◆ Excerpted passage
>>>>>

Julian's musings

Why is it that

\[\frac{3}{5}\div\frac{2}{3} = \frac{3}{5}\times\frac{3}{2},\]

or as the rule that students are frequently taught: “turn the second fraction upside-down and multiply”?

I’ve been inspired to revisit this question after listening to Ed Southall talking on Mr Barton’s Maths Podcast, where he mentioned this question.

In this post I suggest a teaching sequence which might lead to an understanding of the rule above, as well as a procedural knowledge of how to perform the rule.

Some comments on a familiar approach

I have seen textbooks and websites explain the rule for division of fractions by talking about how many times we can fit $\frac{1}{3}$ into $\frac{4}{5}$, say, but that seems to me to be quite challenging: students have to hold on to several ideas at once, and make sense of diagrammatic representations at the same time as trying to think about what division means. It also becomes very hard as the fractions become more complicated. In my experience, few students develop a solid understanding through this approach: they either get lost in the reasoning or they resort to following a rule.

This problem ties in quite neatly with some things I have recently read, in particular:

• James Tanton’s post The Unreasonableness of K-12 Mathematics, in which he gives an idealised description of the development of the concept of number.
• Liping Ma’s book “Knowing and teaching elementary mathematics”, in which US and Chinese teachers’ understanding of this rule is compared.

<<<<<

◆ To do
Reproduce word for word the part of the post on dividing fractions starting at "I’ve been inspired" and ending at "perform the rule.".

◆ Dataset excerpt

>>>>>

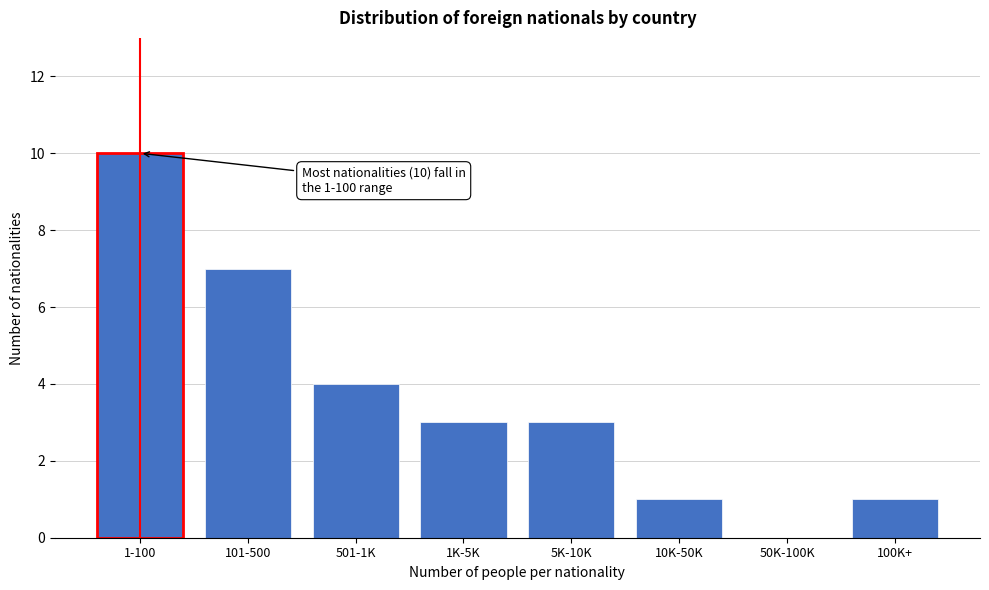

Reading left to right, extract all data points from this chart.

1-100=10	101-500=7	501-1K=4	1K-5K=3	5K-10K=3	10K-50K=1	50K-100K=0	100K+=1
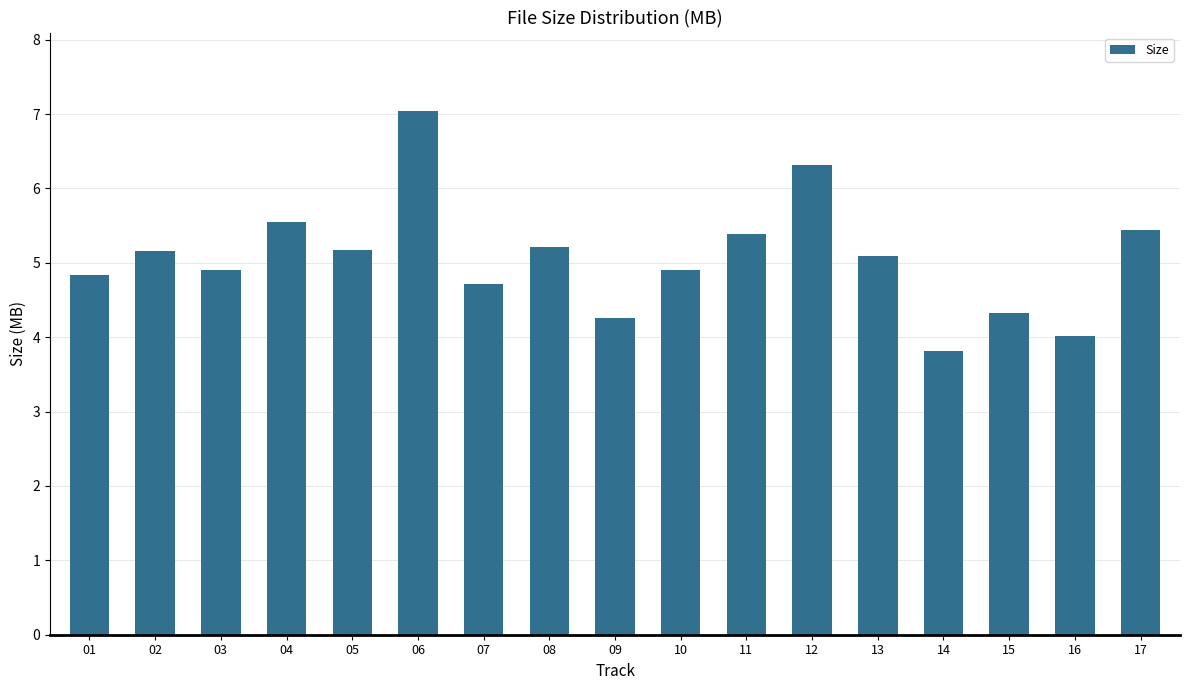

At which category does the chart reach its minimum across all series?

14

<<<<<

◆ Completed exercise
I’ve been inspired to revisit this question after listening to Ed Southall talking on Mr Barton’s Maths Podcast, where he mentioned this question.

In this post I suggest a teaching sequence which might lead to an understanding of the rule above, as well as a procedural knowledge of how to perform the rule.